La SALUD COMUNITARIA no será nunca un saber y una praxis ya constituida y acabada que es “aplicada” por profesionales a los problemas de la comunidad desde afuera. Si bien los profesionales, en tanto agentes de salud comunitaria, ofrecemos nuestros servicios a la comunidad basados en nuestra preparación técnica y experiencia propia, no trabajamos “para” la comunidad como si fuera “para otros”, “para ellos”, para una comunidad que tiene problemas ajenos a los nuestros. Los agentes de salud comunitaria trabajamos en y desde la comunidad a la que pertenecemos, y los problemas de nuestra comunidad también nos atraviesan como a cualquiera. Los agentes de la salud comunitaria no somos los “sanos” que vamos a curar a los “enfermos”. Los problemas de nuestra comunidad son nuestros propios problemas. En nuestra praxis no escindimos nuestra condición de persona miembro de la comunidad de nuestra condición de profesional de salud, sino que las reunimos y las reconciliamos en nuestra praxis.

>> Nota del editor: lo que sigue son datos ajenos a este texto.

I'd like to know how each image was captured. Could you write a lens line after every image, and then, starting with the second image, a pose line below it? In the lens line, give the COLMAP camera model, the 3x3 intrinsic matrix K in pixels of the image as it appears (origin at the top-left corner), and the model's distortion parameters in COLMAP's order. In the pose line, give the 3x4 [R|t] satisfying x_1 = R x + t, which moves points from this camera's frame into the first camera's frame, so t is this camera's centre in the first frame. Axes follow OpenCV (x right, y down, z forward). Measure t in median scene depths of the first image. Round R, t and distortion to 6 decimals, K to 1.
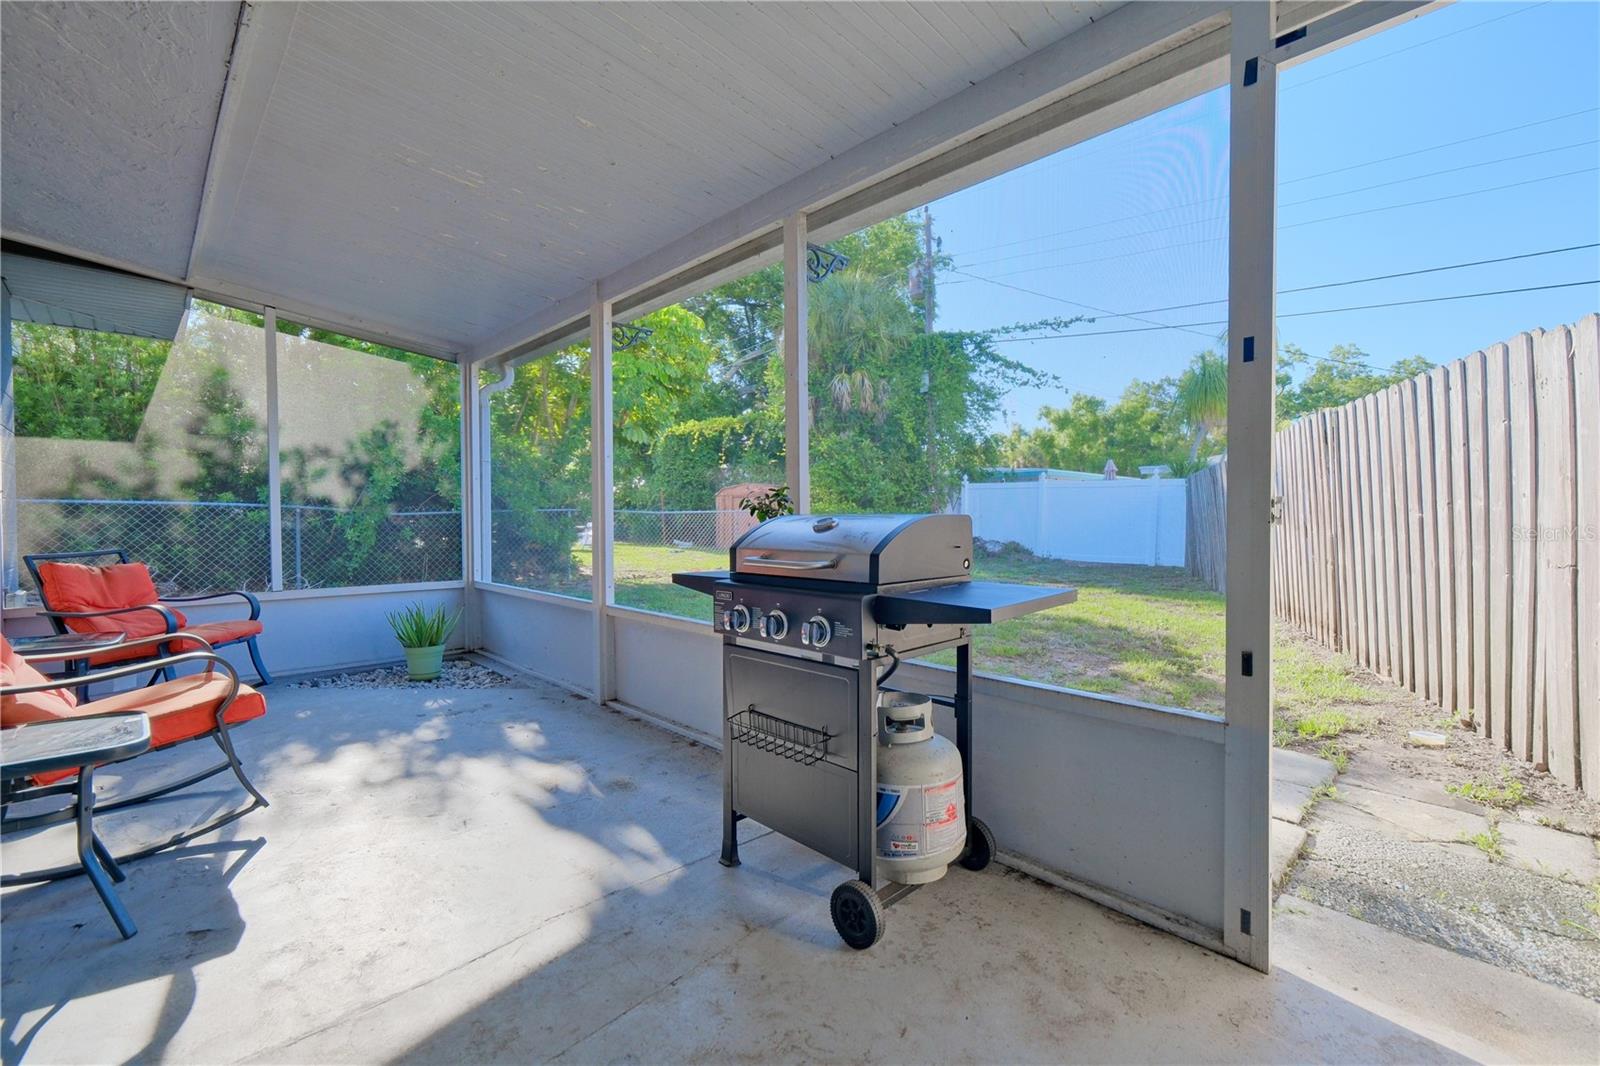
lens RADIAL K [[658.8, 0, 793.5], [0, 658.8, 527.0], [0, 0, 1]] dist [0.001695, -0.000151]
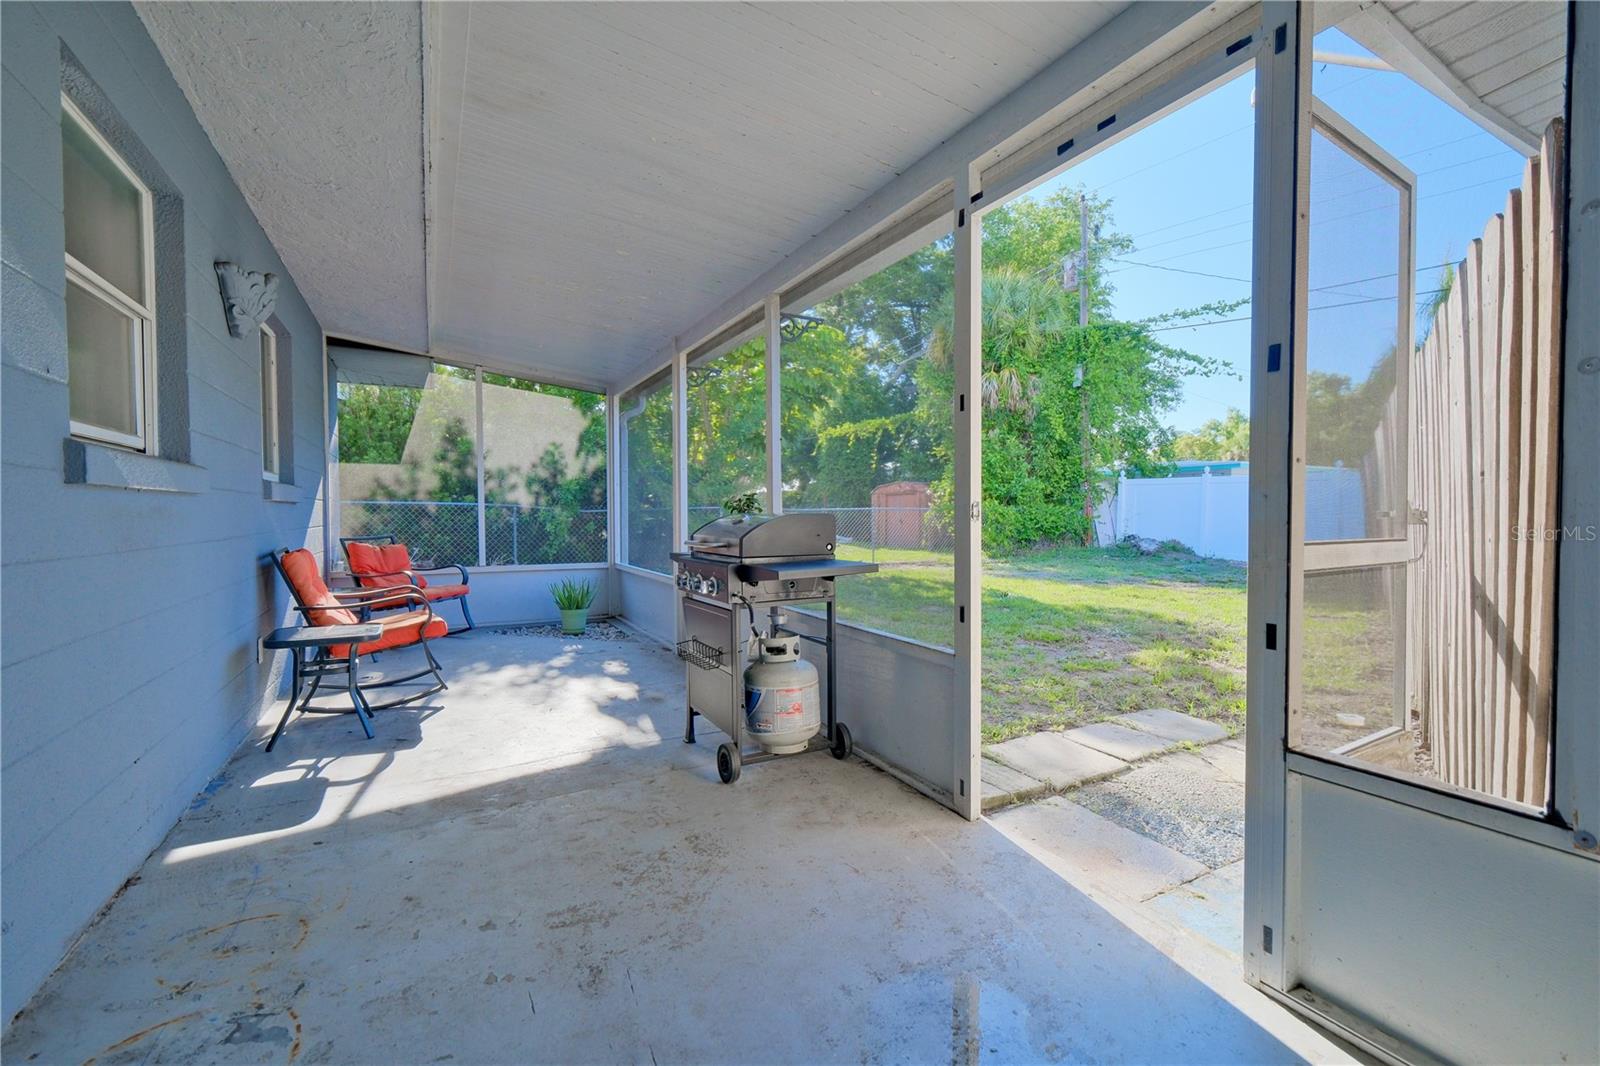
lens RADIAL K [[658.8, 0, 811.3], [0, 658.8, 527.7], [0, 0, 1]] dist [0.001695, -0.000151]
pose [[0.966050, 0.006344, -0.258277, 0.295098], [-0.004773, 0.999966, 0.006709, 0.001450], [0.258311, -0.005248, 0.966048, -0.208684]]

La comunidad, por último, no es el conjunto de gente que vive en un barrio, en un territorio, en el sentido de una zona geográfica, jurídica o política; si queremos hablar de territorio en todo caso se trata de un territorio común de asuntos y problemas que nos atraviesan a todos los que somos parte de esa comunidad, seamos cercanos o lejanos en sentido geográfico.

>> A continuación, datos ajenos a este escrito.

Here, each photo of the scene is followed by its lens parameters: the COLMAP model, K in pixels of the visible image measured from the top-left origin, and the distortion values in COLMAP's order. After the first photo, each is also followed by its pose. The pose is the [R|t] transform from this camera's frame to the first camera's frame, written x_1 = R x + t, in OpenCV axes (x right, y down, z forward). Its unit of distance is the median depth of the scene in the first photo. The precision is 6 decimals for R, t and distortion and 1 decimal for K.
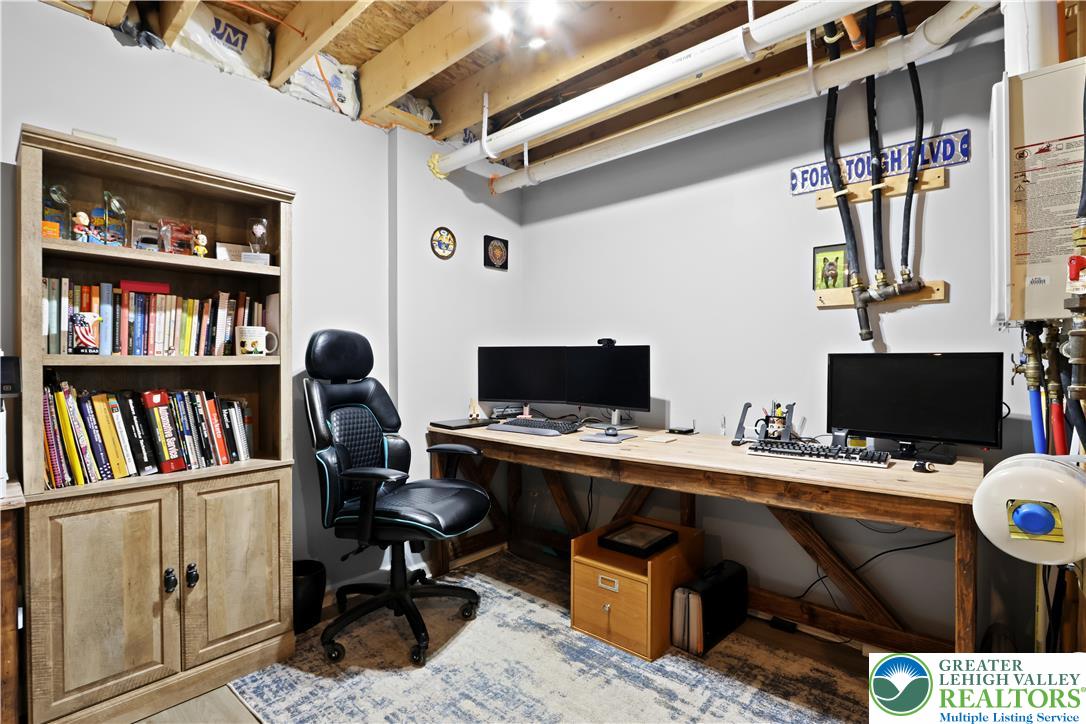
lens RADIAL K [[509.4, 0, 544.5], [0, 509.4, 365.5], [0, 0, 1]] dist [-0.021722, 0.005270]
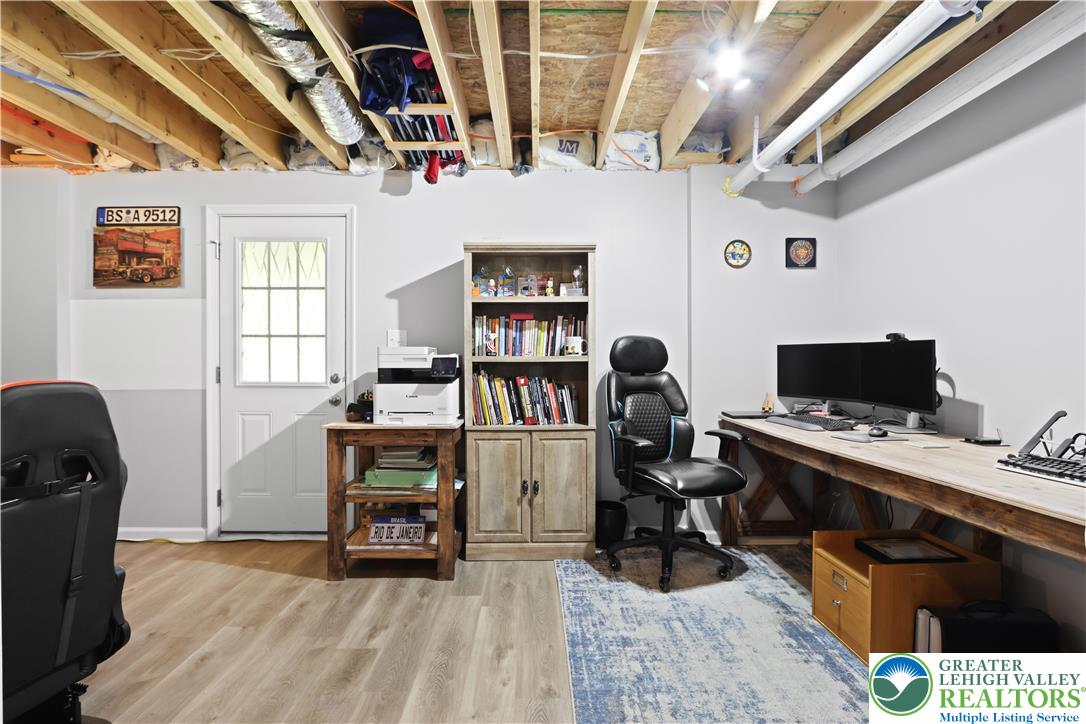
lens RADIAL K [[509.4, 0, 547.2], [0, 509.4, 365.9], [0, 0, 1]] dist [-0.021722, 0.005270]
pose [[0.677653, 0.005826, -0.735358, 0.513923], [-0.002399, 0.999981, 0.005711, 0.003099], [0.735378, -0.002106, 0.677654, -0.109159]]
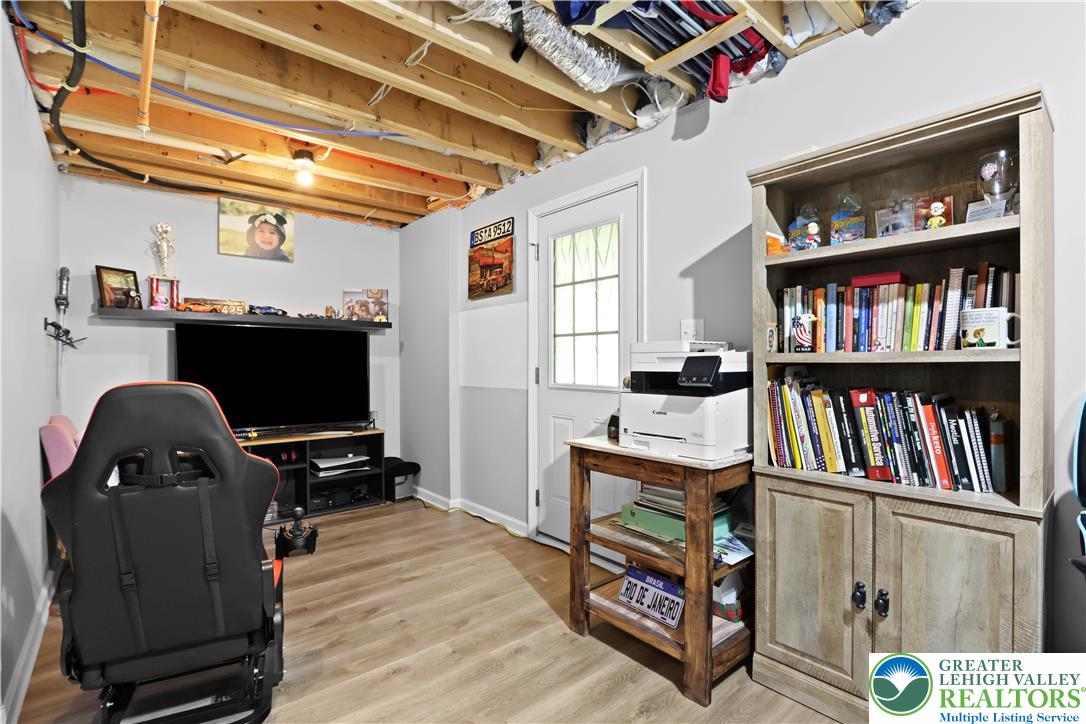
lens RADIAL K [[509.4, 0, 545.1], [0, 509.4, 366.2], [0, 0, 1]] dist [-0.021722, 0.005270]
pose [[-0.150694, 0.008477, -0.988544, 0.223952], [-0.000829, 0.999962, 0.008701, -0.000944], [0.988580, 0.002131, -0.150681, 0.498493]]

La SALUD COMUNITARIA es, por todo esto, sinónimo de poder y organización popular, de empoderamiento de todos y cada uno, sin esperar que nada ni nadie nos venga a salvar.

Muchas Gracias.    

 



[1]
Héctor Fenoglio, psicoanalista, Director del Centro de Salud, Arte y Pensamiento LA PUE,RTA, de Buenos Aires; es uno de los principales referentes del ENCUENTRO NACIONAL DE PRÁCTICAS COMUNITARIAS EN SALUD (ENPCS).

[2]Este proceso no se ha desarrollado sin contradicciones entre las empresas de seguro médico, que quieren gastar lo menos posible, y los laboratorios medicinales, que quieren vender lo máximo posible. 

[3]Ley Nacional da Salud Mental  Nº26.657 se centra y limita al resguardo de los DDHH en las internaciones psiquiátricas; ignora, de esta manera, tanto el problema de la medicalización como los otros problemas sanitarios que, comparados con las internaciones, son de una escala muchísimas veces mayor, tanto en frecuencia como en porcentaje de incidencia en la población. Por ello es que, aunque es un avance, lo consideramos muy limitado; por otro lado, no la consideremos una real ley de salud mental sino, más bien, de resguardo de derechos civiles. Al respecto, consultar mi artículo “Avances y límites de la Ley Nacional de Salud Mental” en www.centrolapuerta.com.ar

[4]La Ley Nacional de Salud Mental Nº 26.657 es un ejemplo de esto en relación al abordaje comunitario.

[5]Esta limitación del paradigma de “la  política de DDHH” en salud mental, consistente en la mera exigencia de que el Estado debe garantizar la salud en abstracto sin especificar el sentido concreto de la misma, no solo se extiende a todos los otros ámbitos de la salud sino, también, a todos los demás ámbitos de exigencia de cumplimiento de DDHH por el Estado: el trabajo, la educación, la vivienda, urbanismo, etc.

[6]Se me ha cuestionado el uso de la palabra “enfermo” por ser propio del MMH. La etimología de “enfermo” es “in-firme”, no firme. Ese es el sentido que le doy.